As Kevin Mitchell reports in the StarPhoenix, it was all about bad language.
But [Deanna[ Rindal, an SCA official for more than 25 years, says she never saw Schille kick a rock and that had nothing to do with his removal. The second-end ejection, she says, was because she heard him using obscene language just a few feet from where she stood, moments after teammate DJ Kidby banged his broom.
“These games are being broadcast, we’re getting emails about the foul language and why isn’t something getting done, I was sick and tired of taking the brunt for their actions, and the officials getting blamed for it,” Rindal said. “So I said ‘Schille, you’re gone. Leave the arena.’ He asked what for, and I said for swearing. He said ‘all I said was damn it under my breath’, and I said ‘no, I have ears. I can hear.’ Then (third) Braeden Moskowy came in and was begging for another warning — ‘It’s the B final, it’s the B final! Can’t we get a warning?’ I said you had warnings all week long. No more warnings. I took out my stopwatch and said you have 15 seconds to leave before you forfeit the game."Schille told Mitchel that he was aware all the curlers were being watched due to previous incidents during the playdown process.
“We knew everyone was on thin ice, based on what happened at southerns and northerns,” Schille said. “We were warned before the event, and they came up and told us a few times, lower your voice or don’t bang your broom as hard.
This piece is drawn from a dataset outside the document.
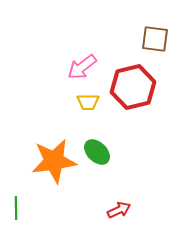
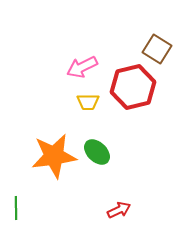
brown square: moved 2 px right, 10 px down; rotated 24 degrees clockwise
pink arrow: rotated 12 degrees clockwise
orange star: moved 5 px up
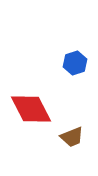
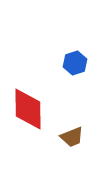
red diamond: moved 3 px left; rotated 27 degrees clockwise
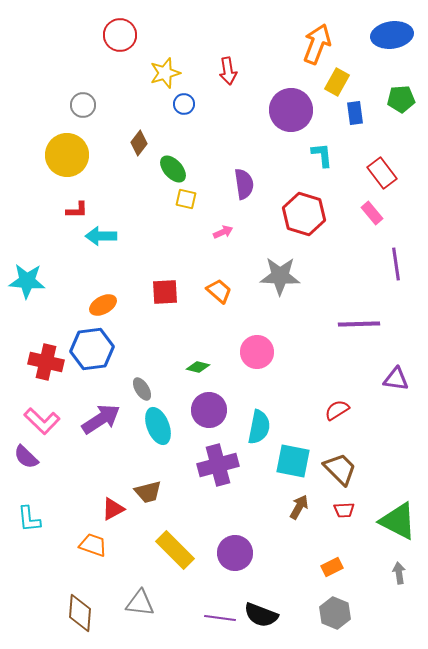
I guess that time, she’d just had enough. I swore under my breath and kicked a rock into the corner, and when I came off she said to keep walking. We tried to reason with her, and all she did was say 15 seconds, you forfeit the game.
“There was pressure on them; I know that for a fact. There was a lot of unhappy sponsors and lot of unhappy fans at southerns and northerns, and we knew that coming in. It’s tough. It’s not football and it’s not NHL hockey, but we’re here to win. Emotions are going to run high, especially when you’re playing for the biggest prize.”
The officials were certainly in a tough situation but this quote from Rindal makes me wonder somewhat.
“I did my job. I did what I needed to do. From what I’m hearing, I’ve got the support of many, many, many people out there, that it should have been done earlier. And I totally agree — it should have been done earlier, and it’s too bad it was the B final. But I took a stand for the officials. We’re being put to blame for the actions of the athletes out there.”I have no problem with the her tossing Schille in the B final. But "took a stand for the officials?" and "We're being put to blame for the actions of the athletes out there." I don't get that. It's as if the reason she ejected the curler was as an act of solidarity for the officials, not because he was swearing. I also fail to see how an official would get blamed for a curler swearing. And just who is blaming them? Fans? Sponsors? I doubt it.
Every curler has a duty to act decently when on the ice. They're performers and one of the great things about the game is that fans can get close to the action. When microphones were put on the players back in the '80s, that extended to television audiences. There have been many four-letter words aired on curling broadcasts -- shit-balls comes to mind -- but the difficulty becomes in the subjectivity of the crime as well as the penalty. Does a mutter expletive under the breath warrant expulsion in an important game? And why did the official choose this moment to issue the penalty?
There are no easy answers to this one.